**Задание:**
Перепиши фрагмент интервью, который начинается словами «Айгель: У нас» и заканчивается словами «Они слушают концерт.», поставив «диска» вместо «альбома».

**Текст для чтения:**
• • • • • • •

В 2017 году вся Россия узнала о дуэте татарской поэтессы Айгель Гайсиной и петербургского электронного музыканта Ильи Барамии — группа выпустила клип на хитовую песню «Татарин» и выступила в эфире «Вечернего Урганта», с тех пор собрав более 56 миллионов просмотров и отметившись практически на всех крупных фестивалях страны. После дебютного альбома «1190» искусно маневрирующие между EDM, хип-хопом и даже шансоном участники АИГЕЛ запомнились слушателям мрачной тюремной лирикой, а на третьей пластинке «ЭДЕМ» нарисовали безрадостный образ небольшого российского городка. Недавно у группы также вышел резонансный клип You're Born. «Лента.ру» пообщалась с находящимися в разных городах музыкантами и узнала, что они думают о своей внезапной популярности, переезде из России и, конечно же, охватившей мир пандемии.
«Лента.ру»: В марте у вас вышел клип You're Born, который вызвал бурный отклик из-за того, что в нем нашли параллели с нынешней политической ситуацией в России, хотя, как я понимаю, это получилось непреднамеренно. Расскажите, кому принадлежит идея клипа?
Илья: Это все режиссер Анджей Гавриш. Я ему послал альбом еще до выхода, и ему понравилась эта песня. Он сказал, что хочет на это что-то сочинить, и прислал сценарии, штук шесть. И вот последний прямо срезонировал. Предыдущие были красивые и интересные, но не очень вязались с музыкой, а этот совпал хорошо.
Айгель: В основном мы не придумываем визуалы. Кто-то приходит к нам с идеей, и мы говорим либо «да, кайф, давайте придумаем, как это сделать», либо объясняем, что нам не нравится. Но Анджей — такой человек, что у него все сценарии были офигительные. Но в случае с You're Born все совпало мистическим образом с ситуацией.
Можно ли сказать, что этой работой вам наконец удалось перебить успех вашего главного хита «Татарин»?
Айгель: У нас просто есть музыка для каждого сегмента очень разных людей, которые нас слушают. Для тех, кто любит что-то сложное, у нас есть трек из последнего альбома «Оно выделяло тепло». На него вышел клип — он был не особо просматриваемый, но вызвал большой отклик. Что касается широкой публики, которая вообще о нас почти ничего не знает, то для них мы — это «Татарин», конечно.
Илья: В общем мы отучили людей. Когда они приходят к нам на выступление, они не ждут, что будет «Татарин» и все остальное. Они слушают концерт.
Айгель: Ну да. На концерт именно наши слушатели приходят. Случайные люди, которым нужен только «Татарин», приходили в первый год — там была очень разношерстная публика, совсем безумные сочетания.
Можно сказать, что за последние три года вы привыкли к популярности?
Айгель: Моменты, когда меня узнают, для меня всегда стресс. Слава богу, это происходит не так часто, чтобы я совсем ушла со сцены. Для меня это какая-то тяжелая тема. Мне до сих пор не очень все это нравится. Но меня радует то состояние, в котором мы пребываем: это все-таки не попса-попса, а андеграунд, про который знают чуть больше людей. Есть какая-то свобода. Но еще раздражает чувство, что ты с кем-то общаешься, ты его не знаешь, а он тебя знает. И состояние какое-то получается, что вы в неравных условиях. Но если бы ты была Димой Биланом, ты бы просто была параноиком, потому что про тебя точно все знают. Но все равно то, что у нас есть свобода, то, что мы можем делать то, что хотим, и мы не заложники каких-то там ожиданий и не находимся в плену своих слушателей, это классно. Илья, мне не хочется быть еще более популярными (смеется).

• • • • • • •

**Строки набора данных:**

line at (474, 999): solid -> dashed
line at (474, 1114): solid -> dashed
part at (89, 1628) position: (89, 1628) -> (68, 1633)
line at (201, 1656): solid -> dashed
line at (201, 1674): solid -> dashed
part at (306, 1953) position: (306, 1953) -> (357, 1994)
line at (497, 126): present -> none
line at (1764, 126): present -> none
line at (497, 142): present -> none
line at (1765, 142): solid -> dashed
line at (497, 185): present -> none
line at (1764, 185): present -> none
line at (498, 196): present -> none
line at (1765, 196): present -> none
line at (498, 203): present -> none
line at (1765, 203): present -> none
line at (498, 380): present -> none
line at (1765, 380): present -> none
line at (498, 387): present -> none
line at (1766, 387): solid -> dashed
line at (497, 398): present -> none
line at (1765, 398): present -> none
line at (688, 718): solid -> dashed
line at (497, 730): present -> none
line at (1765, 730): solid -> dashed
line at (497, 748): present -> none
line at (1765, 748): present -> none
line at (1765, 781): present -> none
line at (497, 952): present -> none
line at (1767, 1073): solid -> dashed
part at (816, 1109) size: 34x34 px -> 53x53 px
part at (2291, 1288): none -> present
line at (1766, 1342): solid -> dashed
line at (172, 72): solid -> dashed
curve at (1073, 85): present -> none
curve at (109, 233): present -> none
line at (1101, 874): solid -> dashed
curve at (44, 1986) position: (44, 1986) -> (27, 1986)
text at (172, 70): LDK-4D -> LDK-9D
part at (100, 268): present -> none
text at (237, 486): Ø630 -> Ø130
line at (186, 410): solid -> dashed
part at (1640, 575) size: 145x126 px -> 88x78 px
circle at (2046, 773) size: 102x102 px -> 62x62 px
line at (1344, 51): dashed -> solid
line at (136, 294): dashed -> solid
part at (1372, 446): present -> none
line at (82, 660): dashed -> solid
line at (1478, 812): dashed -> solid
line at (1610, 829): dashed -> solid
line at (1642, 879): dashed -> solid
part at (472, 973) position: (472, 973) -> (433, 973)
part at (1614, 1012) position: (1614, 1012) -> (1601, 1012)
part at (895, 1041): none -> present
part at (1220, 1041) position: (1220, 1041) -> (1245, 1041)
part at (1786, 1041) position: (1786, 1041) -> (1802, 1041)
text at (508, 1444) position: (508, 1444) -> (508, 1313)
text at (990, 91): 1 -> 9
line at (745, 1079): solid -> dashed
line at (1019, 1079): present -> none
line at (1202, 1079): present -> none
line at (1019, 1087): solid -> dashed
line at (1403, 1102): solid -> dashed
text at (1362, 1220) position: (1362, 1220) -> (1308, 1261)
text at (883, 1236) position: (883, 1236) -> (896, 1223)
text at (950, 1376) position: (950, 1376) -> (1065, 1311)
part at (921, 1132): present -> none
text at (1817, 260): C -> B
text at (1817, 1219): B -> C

• • • • • • •

**Правильный ответ:**
Айгель: У нас просто есть музыка для каждого сегмента очень разных людей, которые нас слушают. Для тех, кто любит что-то сложное, у нас есть трек из последнего диска «Оно выделяло тепло». На него вышел клип — он был не особо просматриваемый, но вызвал большой отклик. Что касается широкой публики, которая вообще о нас почти ничего не знает, то для них мы — это «Татарин», конечно.
Илья: В общем мы отучили людей. Когда они приходят к нам на выступление, они не ждут, что будет «Татарин» и все остальное. Они слушают концерт.